As I have argued elsewhere, the answer seems to be that populism emerged through the growing tension in liberal democracy, which is what we call the broad Western system of government, between democracy and liberalism. Liberal democracy works as follows: at elections, majoritarian democracy produces a governing majority in parliaments and congresses; and between elections, liberal institutions such as courts and constitutional bills of rights are on hand to restrain a majority government from abusing its authority. As the post-war world wore on, however, power drained from elected bodies like parliaments to non-accountable institutions such as courts and, since the end of the Cold War, to transnational and global organisations. As they became more powerful, moreover, the nonaccountable liberal institutions became more ambitious, not merely restraining the majority but increasingly dictating law and policy to it on everything from same-sex marriage to the rules of war.

The result is the recent eruption of “populist” uprisings across the advanced world. A political sociologist could plot these changes along a single line in one of those fashionable social-science diagrams. At the left extreme of the spectrum is what Hudson Institute scholar John Fonte calls post-democracy; at the right extreme, populism; in the centre lies simple majoritarian democracy. Liberal restraints on democratic majorities increase in number and importance as you move toward post-democracy; and they equally decrease in number and importance as you move towards populism. But the more that power has shifted to liberal institutions and the weaker that democratic majorities have become constitutionally, the more that populism is likely to demand the removal of obstacles to the will of the people.
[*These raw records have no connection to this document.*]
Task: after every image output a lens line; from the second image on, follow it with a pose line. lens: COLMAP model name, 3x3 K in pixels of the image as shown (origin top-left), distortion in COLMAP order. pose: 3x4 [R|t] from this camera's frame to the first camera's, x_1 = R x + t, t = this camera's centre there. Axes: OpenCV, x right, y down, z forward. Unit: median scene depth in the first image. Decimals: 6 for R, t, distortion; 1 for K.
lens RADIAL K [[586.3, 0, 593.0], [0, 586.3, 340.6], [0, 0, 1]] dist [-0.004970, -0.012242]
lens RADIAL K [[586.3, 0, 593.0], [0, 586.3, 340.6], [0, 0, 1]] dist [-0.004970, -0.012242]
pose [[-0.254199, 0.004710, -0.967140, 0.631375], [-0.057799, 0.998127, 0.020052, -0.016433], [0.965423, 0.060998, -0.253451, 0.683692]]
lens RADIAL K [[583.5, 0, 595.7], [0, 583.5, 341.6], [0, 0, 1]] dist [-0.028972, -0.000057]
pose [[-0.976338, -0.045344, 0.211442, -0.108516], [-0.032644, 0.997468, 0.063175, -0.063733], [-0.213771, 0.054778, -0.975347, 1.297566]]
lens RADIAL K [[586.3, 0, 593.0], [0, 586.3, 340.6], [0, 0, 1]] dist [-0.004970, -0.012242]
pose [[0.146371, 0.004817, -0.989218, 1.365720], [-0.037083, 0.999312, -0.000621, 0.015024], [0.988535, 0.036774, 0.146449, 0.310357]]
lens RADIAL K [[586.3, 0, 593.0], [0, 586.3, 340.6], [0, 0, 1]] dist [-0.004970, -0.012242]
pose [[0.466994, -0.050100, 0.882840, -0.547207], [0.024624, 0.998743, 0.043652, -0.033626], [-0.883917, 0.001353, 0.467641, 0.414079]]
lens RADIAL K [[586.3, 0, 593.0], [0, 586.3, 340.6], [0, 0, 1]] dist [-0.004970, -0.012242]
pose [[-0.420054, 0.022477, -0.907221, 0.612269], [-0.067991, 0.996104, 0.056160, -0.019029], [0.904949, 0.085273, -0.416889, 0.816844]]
Equally, the more that majority rule is the driving force of democracy, the more populism will be absorbed within traditional democratic debate.

What we see in France and Britain are two responses to this situation. In France Macron represents the decision of the political establishment to reject any compromise with populism, to keep it from power, even to demonise it. In Britain Theresa May represents a decision to draw populism into the main democratic debate, to subject it to the conventions of democratic government, and to draw it into respectability.

In its search for post-Brexit solutions to its own problems, Europe should watch to see which turns out to be the better approach.